Counterintuitive “LED-type” solar cell breaks efficiency record
By Ben Coxworth
April 24, 2012
When you think of a solar cell, you probably think of something designed to absorb as much sunlight as possible. What you probably don't think of is something that is also capable of emitting light. Nonetheless, that’s exactly what a new prototype device designed more like an LED does, and it recently set an efficiency record for flat-plate single junction solar cells.
The cell was created by Alta Devices, a California-based company co-founded by University of California, Berkeley professor of electrical engineering Eli Yablonovitch. Together with graduate student Owen Miller, he worked out a mathematical principle which states that “the better a solar cell is at emitting photons, the higher its voltage and the greater the efficiency it can produce.”

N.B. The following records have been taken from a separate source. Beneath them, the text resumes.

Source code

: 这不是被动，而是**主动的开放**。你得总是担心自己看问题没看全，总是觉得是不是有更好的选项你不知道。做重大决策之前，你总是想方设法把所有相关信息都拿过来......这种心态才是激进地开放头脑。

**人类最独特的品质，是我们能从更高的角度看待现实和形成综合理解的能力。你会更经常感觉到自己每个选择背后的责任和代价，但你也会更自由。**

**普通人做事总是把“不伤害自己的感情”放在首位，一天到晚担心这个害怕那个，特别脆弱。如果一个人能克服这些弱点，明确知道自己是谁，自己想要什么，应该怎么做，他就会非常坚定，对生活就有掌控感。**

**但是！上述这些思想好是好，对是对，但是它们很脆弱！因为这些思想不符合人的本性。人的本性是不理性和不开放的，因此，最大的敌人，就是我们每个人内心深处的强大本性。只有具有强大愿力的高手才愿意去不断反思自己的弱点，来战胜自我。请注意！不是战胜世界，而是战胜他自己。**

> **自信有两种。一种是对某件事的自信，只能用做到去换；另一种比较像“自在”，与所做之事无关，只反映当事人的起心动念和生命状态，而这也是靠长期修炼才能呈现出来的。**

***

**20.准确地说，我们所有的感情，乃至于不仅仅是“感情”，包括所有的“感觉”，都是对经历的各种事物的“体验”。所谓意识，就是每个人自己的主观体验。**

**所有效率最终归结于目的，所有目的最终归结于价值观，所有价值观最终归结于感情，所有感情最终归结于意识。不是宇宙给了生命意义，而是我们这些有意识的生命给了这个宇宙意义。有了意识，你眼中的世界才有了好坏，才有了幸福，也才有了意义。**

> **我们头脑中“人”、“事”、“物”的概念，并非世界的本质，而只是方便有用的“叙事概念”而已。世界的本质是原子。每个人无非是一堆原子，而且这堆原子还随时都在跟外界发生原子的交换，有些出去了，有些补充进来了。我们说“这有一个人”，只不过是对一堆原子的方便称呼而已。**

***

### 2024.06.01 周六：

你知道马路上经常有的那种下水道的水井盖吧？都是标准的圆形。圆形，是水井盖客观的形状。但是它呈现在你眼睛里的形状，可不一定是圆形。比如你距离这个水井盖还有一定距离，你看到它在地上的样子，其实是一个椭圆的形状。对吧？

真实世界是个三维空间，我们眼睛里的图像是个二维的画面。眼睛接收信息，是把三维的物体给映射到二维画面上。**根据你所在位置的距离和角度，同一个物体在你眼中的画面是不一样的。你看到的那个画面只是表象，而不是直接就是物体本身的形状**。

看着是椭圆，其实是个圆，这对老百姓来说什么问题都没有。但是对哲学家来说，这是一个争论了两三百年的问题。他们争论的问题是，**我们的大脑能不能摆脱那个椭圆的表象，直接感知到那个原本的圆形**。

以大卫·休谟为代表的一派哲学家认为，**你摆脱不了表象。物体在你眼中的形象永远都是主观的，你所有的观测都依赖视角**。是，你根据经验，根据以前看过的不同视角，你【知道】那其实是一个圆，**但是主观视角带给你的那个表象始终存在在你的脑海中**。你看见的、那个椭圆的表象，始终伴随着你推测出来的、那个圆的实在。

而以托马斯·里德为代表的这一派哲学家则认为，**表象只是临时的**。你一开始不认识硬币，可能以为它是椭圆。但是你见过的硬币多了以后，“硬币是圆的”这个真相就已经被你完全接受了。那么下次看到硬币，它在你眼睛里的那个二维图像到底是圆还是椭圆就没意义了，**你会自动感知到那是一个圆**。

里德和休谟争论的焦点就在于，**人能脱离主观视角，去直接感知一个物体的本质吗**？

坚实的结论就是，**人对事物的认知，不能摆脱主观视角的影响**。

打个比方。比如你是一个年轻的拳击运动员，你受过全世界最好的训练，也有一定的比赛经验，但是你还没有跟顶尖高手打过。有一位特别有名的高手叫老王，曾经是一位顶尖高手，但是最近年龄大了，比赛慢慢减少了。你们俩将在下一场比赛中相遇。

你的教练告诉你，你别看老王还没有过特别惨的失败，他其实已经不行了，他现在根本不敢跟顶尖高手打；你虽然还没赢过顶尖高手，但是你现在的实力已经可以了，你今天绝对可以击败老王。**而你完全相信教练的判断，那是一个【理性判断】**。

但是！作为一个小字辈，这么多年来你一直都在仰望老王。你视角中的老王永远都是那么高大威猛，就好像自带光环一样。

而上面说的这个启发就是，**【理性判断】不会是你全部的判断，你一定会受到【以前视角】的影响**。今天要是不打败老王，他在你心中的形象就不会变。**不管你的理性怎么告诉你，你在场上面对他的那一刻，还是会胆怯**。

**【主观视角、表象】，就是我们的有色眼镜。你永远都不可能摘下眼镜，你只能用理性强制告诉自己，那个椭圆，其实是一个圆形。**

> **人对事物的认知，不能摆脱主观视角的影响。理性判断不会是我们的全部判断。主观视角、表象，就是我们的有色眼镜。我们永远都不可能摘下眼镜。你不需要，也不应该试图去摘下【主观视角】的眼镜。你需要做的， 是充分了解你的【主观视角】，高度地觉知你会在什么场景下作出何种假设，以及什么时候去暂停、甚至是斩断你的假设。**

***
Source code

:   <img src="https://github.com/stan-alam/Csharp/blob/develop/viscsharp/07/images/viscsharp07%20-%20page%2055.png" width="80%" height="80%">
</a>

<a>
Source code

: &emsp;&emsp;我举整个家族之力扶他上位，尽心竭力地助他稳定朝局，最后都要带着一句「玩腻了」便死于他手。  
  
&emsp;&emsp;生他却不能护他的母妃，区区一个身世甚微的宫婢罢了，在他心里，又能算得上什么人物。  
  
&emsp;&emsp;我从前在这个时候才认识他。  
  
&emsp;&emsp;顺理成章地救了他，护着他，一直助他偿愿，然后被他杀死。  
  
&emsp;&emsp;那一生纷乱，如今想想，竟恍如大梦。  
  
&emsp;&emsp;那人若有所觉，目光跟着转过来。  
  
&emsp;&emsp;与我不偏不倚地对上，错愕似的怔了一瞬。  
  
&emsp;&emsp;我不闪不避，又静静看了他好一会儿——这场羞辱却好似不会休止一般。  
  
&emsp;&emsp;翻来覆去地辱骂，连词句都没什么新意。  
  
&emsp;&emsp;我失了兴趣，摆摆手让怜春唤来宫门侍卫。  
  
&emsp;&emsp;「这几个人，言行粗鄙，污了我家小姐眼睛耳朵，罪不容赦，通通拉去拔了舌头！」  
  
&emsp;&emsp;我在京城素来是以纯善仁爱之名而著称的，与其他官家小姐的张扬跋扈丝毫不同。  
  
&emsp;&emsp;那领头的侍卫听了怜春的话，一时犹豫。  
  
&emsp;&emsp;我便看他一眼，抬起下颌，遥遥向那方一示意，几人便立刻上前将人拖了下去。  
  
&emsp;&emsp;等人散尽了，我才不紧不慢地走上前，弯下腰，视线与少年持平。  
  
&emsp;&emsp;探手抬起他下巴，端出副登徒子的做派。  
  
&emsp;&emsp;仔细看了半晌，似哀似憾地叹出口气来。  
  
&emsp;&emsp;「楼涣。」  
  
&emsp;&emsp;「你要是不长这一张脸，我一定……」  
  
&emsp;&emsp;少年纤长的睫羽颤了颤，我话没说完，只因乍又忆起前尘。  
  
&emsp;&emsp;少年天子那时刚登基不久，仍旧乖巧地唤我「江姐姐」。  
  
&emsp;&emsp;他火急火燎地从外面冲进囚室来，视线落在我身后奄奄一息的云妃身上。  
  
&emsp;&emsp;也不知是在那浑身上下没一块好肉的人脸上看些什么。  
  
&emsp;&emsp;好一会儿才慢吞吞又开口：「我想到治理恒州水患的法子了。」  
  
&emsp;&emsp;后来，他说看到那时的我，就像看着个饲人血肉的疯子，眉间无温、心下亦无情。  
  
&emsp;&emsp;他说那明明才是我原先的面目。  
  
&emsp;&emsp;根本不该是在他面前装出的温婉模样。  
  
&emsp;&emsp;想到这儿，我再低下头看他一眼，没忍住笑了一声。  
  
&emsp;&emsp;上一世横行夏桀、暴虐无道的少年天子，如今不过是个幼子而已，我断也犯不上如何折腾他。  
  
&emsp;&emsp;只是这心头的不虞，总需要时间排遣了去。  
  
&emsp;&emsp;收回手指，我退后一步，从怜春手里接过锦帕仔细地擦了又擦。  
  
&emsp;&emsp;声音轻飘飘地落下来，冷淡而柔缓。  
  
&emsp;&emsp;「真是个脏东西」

The prototype cell incorporates a gallium arsenide semiconductor. Electrons within that material are knocked loose to flow freely by the energy of photons in sunlight. As the electrons are knocked loose by the existing photons, other photons are generated in the process.
So far, that’s the same principle that’s at work in most conventional solar cells. However, the prototype cell is designed to let these new photons escape as easily as possible (in part, via a highly-reflective rear mirror surface), which in turn raises the voltage that it is able to produce.
The technology allowed the prototype to achieve an efficiency of 28.3%, which broke the previous record of 26%. Yablonovitch hopes that researchers building on his work may be able to achieve a figure of 30% within a few years.
Although the record-breaking device is a flat-plate single junction cell (meaning it is only capable of absorbing light waves within a given frequency), the principle it uses is said to apply to all types of solar cells.